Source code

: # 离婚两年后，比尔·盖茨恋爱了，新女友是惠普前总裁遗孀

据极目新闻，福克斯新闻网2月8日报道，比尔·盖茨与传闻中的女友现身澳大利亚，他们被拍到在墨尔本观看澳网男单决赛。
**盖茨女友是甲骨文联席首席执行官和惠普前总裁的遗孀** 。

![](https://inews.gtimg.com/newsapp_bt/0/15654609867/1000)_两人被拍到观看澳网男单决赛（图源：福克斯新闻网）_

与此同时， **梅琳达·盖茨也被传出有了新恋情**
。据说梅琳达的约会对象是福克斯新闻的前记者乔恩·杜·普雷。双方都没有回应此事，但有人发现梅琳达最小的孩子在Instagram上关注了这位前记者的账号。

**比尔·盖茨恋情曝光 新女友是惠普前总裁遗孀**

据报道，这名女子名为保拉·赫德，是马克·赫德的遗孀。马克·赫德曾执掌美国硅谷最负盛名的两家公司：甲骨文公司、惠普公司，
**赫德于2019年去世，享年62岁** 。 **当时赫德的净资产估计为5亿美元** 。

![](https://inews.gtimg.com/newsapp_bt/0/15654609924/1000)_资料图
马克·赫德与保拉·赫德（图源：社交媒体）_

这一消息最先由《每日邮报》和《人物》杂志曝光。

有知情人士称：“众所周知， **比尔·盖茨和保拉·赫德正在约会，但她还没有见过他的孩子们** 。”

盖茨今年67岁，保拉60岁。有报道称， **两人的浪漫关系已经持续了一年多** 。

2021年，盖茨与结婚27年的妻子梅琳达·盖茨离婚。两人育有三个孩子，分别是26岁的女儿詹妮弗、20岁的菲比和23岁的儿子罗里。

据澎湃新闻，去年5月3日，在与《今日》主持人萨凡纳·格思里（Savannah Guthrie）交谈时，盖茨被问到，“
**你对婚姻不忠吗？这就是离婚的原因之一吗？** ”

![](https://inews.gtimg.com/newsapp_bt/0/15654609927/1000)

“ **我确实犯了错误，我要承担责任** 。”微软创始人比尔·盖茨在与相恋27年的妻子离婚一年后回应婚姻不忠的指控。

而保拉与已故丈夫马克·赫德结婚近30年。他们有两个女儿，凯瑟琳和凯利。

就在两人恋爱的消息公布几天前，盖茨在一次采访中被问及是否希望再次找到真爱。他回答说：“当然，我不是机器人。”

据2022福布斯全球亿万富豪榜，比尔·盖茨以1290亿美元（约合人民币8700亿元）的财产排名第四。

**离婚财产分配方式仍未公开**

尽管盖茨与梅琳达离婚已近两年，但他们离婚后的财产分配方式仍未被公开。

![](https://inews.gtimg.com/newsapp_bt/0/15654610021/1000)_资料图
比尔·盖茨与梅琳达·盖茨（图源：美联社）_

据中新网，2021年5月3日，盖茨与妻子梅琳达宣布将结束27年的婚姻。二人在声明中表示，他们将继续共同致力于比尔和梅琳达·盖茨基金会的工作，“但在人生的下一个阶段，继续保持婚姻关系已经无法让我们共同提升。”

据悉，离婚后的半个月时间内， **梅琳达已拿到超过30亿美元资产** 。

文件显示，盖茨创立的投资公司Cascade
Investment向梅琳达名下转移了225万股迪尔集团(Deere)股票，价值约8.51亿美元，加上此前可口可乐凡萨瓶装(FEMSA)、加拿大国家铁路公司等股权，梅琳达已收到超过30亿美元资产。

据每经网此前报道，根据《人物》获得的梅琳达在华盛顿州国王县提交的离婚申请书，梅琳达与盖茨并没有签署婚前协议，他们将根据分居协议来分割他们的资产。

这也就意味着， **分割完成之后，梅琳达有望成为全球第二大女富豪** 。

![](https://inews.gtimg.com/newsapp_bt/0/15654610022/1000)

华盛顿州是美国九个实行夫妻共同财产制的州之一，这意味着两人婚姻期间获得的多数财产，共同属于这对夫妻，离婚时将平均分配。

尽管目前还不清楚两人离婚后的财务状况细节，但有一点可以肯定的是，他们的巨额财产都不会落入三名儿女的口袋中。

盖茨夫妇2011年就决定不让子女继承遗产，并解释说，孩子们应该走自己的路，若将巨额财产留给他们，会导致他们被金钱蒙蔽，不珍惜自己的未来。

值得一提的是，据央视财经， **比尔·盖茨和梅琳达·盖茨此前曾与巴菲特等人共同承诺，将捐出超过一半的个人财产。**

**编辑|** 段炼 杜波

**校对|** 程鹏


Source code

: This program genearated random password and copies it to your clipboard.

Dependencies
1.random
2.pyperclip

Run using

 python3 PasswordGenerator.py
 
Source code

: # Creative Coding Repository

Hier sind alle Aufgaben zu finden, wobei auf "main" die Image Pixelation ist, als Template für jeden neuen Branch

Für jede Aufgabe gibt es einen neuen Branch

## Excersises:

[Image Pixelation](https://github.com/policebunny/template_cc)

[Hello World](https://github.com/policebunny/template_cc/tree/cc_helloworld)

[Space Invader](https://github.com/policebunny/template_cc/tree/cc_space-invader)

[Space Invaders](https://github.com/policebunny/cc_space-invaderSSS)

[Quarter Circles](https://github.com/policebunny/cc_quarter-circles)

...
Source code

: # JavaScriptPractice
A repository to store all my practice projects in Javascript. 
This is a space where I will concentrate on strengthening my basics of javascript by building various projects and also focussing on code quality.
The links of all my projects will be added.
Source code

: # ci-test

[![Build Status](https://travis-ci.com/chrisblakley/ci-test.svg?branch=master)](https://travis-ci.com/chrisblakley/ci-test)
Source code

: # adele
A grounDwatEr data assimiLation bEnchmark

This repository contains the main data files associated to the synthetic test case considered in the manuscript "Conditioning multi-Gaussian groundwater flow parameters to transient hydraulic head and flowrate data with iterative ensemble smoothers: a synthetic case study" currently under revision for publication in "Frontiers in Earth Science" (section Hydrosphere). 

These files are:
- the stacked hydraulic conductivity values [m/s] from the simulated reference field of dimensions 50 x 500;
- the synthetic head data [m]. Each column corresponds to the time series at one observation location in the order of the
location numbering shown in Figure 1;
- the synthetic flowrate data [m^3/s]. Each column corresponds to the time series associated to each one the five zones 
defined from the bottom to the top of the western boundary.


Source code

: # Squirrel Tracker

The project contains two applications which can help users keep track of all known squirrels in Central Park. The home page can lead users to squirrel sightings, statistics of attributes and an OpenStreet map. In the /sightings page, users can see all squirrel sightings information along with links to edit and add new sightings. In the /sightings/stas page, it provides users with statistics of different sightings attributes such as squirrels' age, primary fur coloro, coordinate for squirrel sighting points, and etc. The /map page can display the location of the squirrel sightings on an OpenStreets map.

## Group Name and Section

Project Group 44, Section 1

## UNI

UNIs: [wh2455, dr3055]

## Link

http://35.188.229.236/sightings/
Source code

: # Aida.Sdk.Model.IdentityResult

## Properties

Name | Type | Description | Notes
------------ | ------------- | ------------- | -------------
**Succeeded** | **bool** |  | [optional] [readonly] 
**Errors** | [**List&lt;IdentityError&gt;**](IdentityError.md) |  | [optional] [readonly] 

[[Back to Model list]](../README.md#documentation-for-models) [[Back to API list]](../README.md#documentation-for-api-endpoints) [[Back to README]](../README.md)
::::::::::
=== ASSIGNED TASK ===
Please identify every line in the records above that contains the string "associated", treating uppercase and lowercase as different, and copy each of those lines.

=== RESPONSE TO THE TASK ===
This repository contains the main data files associated to the synthetic test case considered in the manuscript "Conditioning multi-Gaussian groundwater flow parameters to transient hydraulic head and flowrate data with iterative ensemble smoothers: a synthetic case study" currently under revision for publication in "Frontiers in Earth Science" (section Hydrosphere). 
- the synthetic flowrate data [m^3/s]. Each column corresponds to the time series associated to each one the five zones 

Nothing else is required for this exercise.